* Data for review *
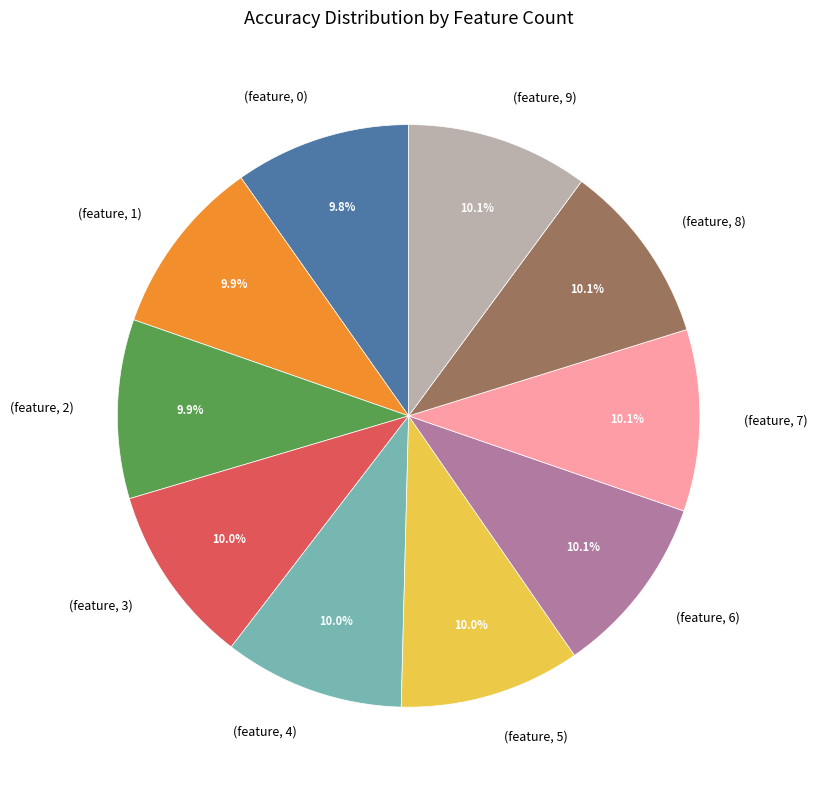

To the nearest percent, what is the average slice percentage?

10%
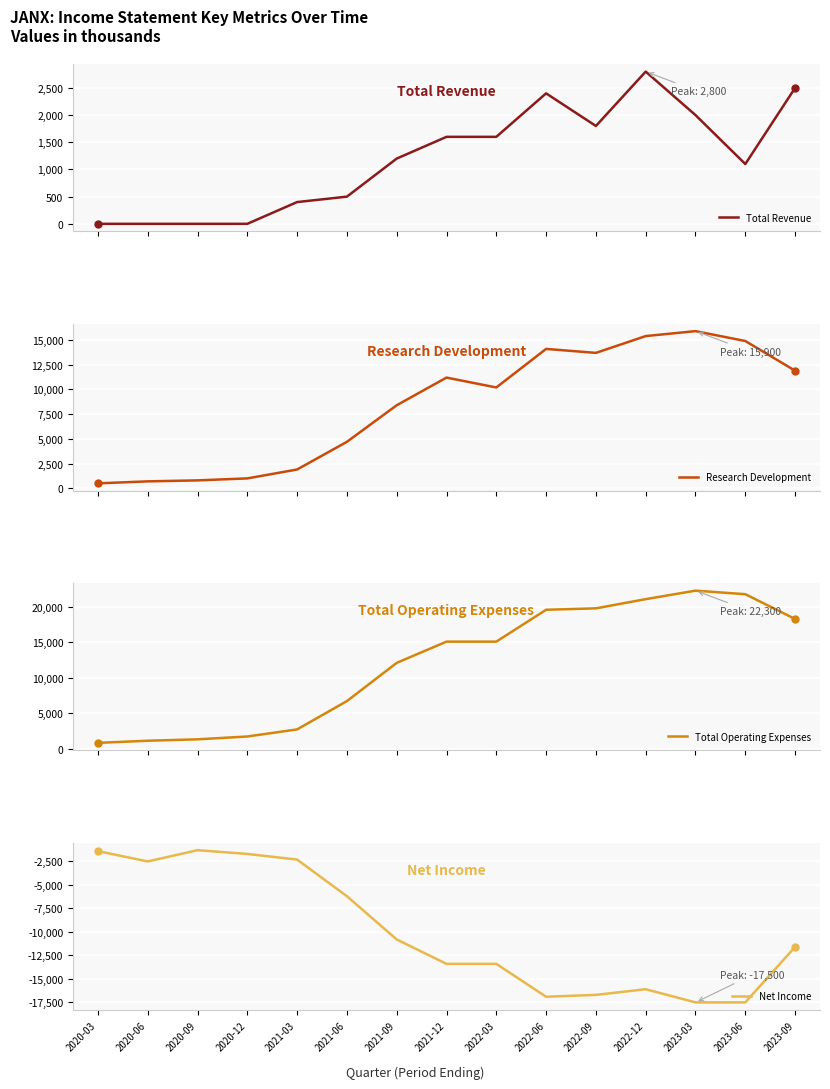

Read the Research Development value at 2022-03, to the nearest 50.

10200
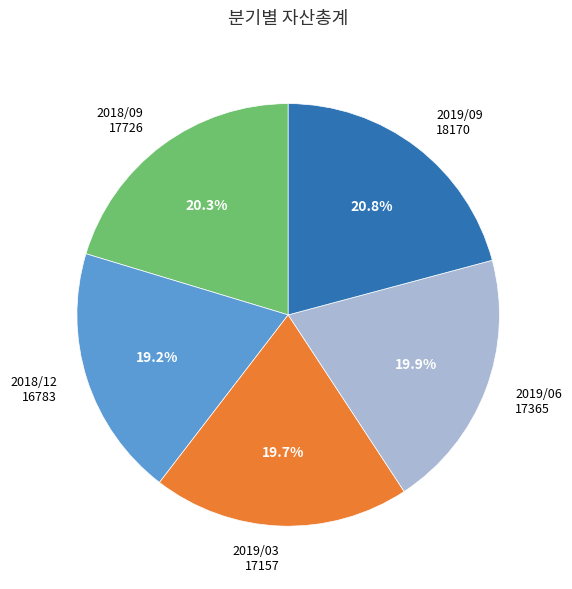

Which slice is the largest?

2019/09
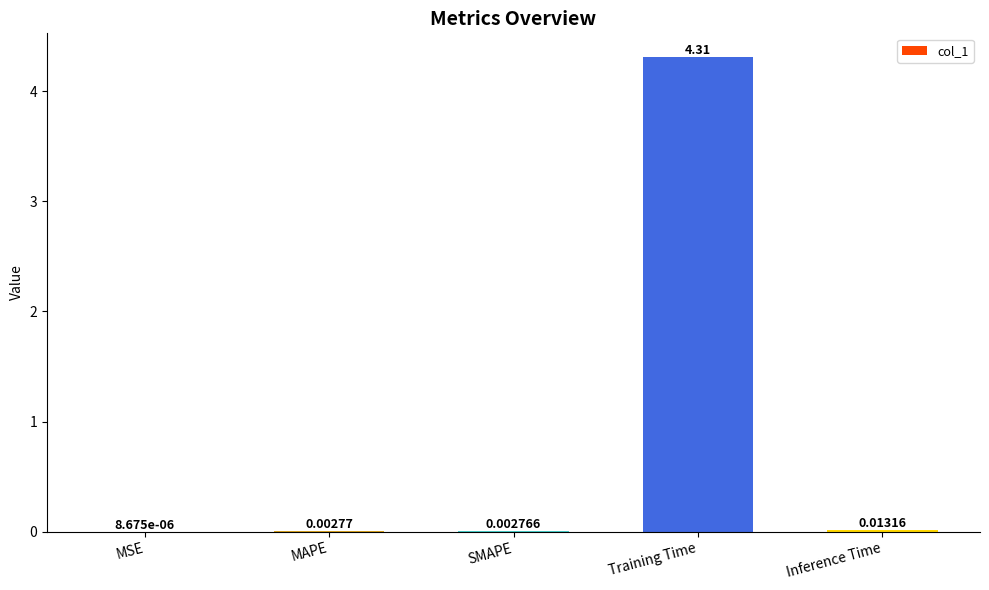

What is the sum of the values at Training Time and Inference Time?

4.3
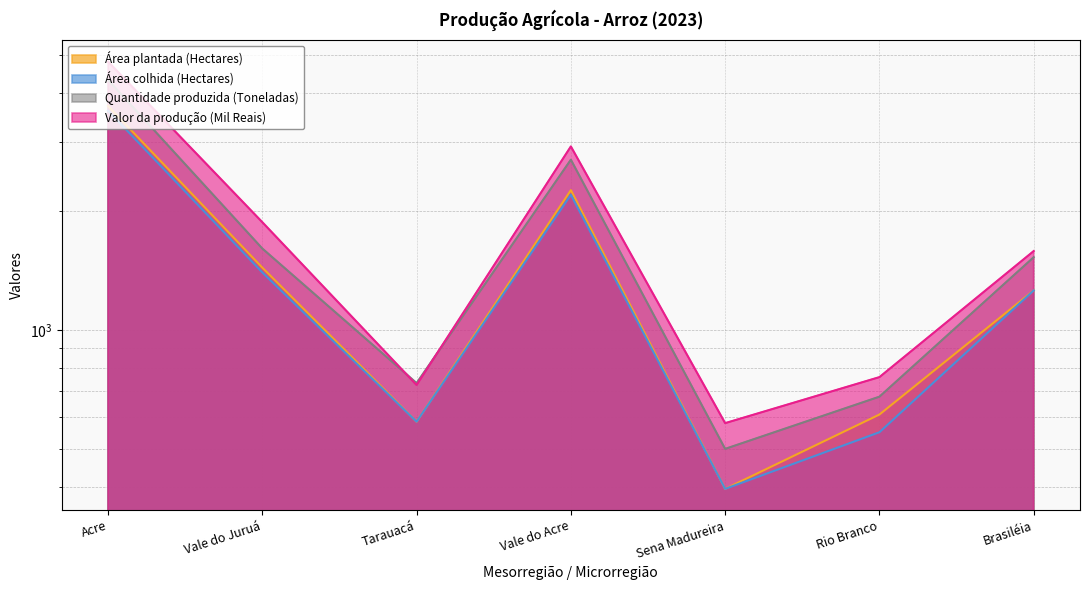

Is it true that Quantidade produzida (Toneladas) equals 217 at Sena Madureira?

False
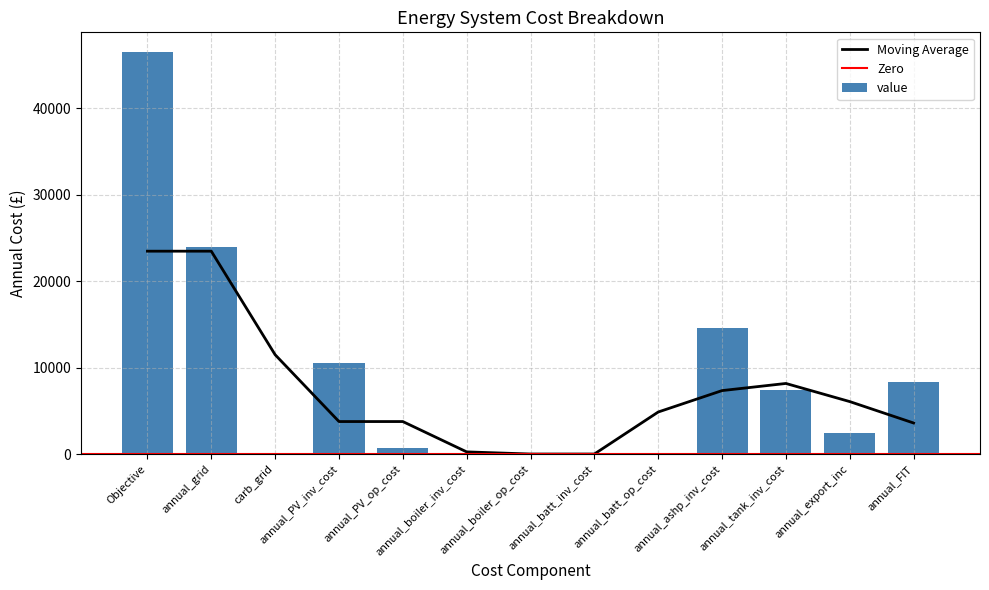

What is the difference between the maximum and minimum values?

46487.5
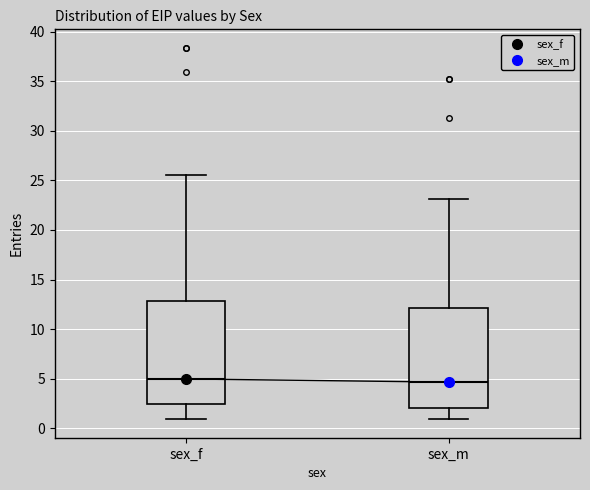

Where does the upper whisker of the box for sex_f end on the y-axis? The values are not printed on the chart, so give them approximately, as read against the axis.

25.5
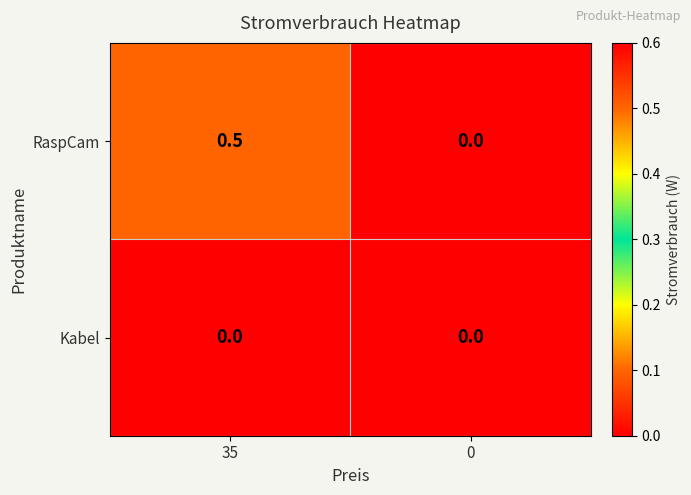

Is it true that Kabel equals 0.0 at 0?

True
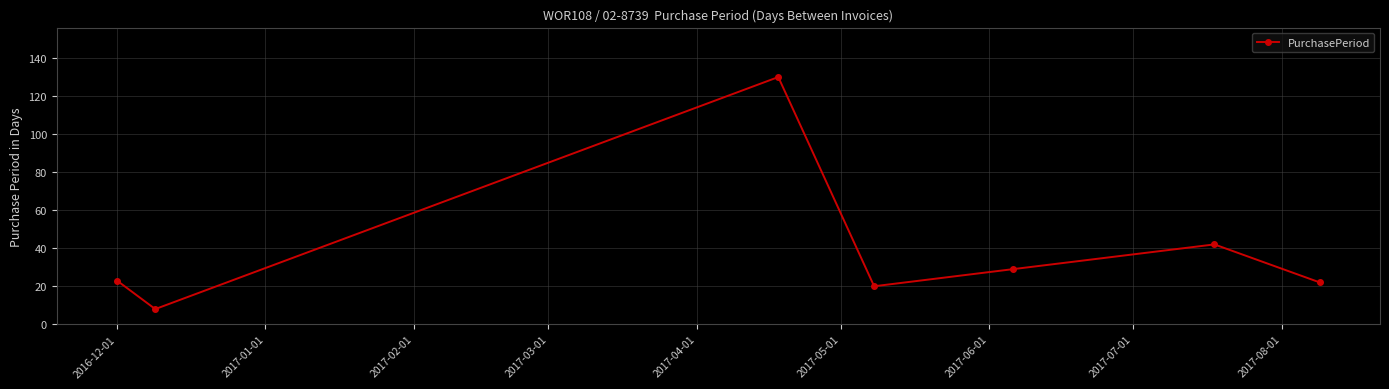

What is the difference between the second highest and minimum values?

34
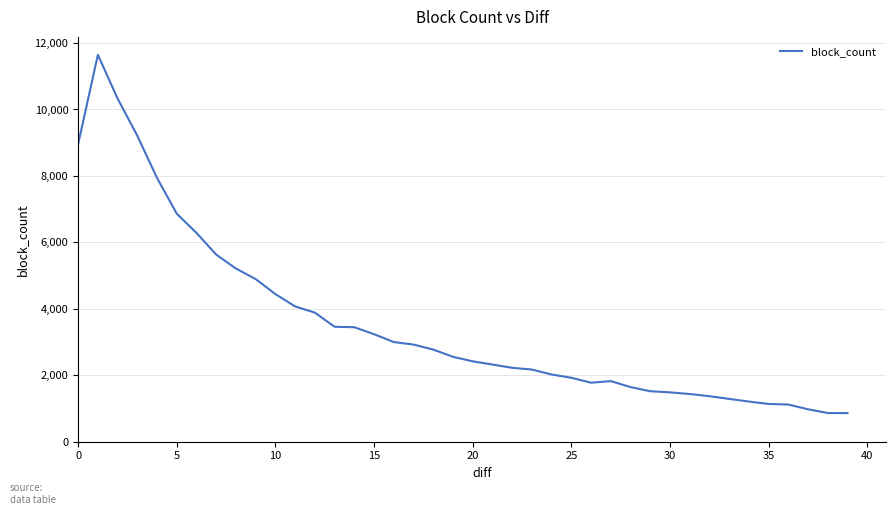

What is the difference between the maximum and minimum values?

10785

* Required work *
Turn the whole listing above into a numbered list, one line per item, with the blank lines and the pictures left out.

* Completed exercise *
1. To the nearest percent, what is the average slice percentage?
2. 10%
3. Read the Research Development value at 2022-03, to the nearest 50.
4. 10200
5. Which slice is the largest?
6. 2019/09
7. What is the sum of the values at Training Time and Inference Time?
8. 4.3
9. Is it true that Quantidade produzida (Toneladas) equals 217 at Sena Madureira?
10. False
11. What is the difference between the maximum and minimum values?
12. 46487.5
13. Where does the upper whisker of the box for sex_f end on the y-axis? The values are not printed on the chart, so give them approximately, as read against the axis.
14. 25.5
15. Is it true that Kabel equals 0.0 at 0?
16. True
17. What is the difference between the second highest and minimum values?
18. 34
19. What is the difference between the maximum and minimum values?
20. 10785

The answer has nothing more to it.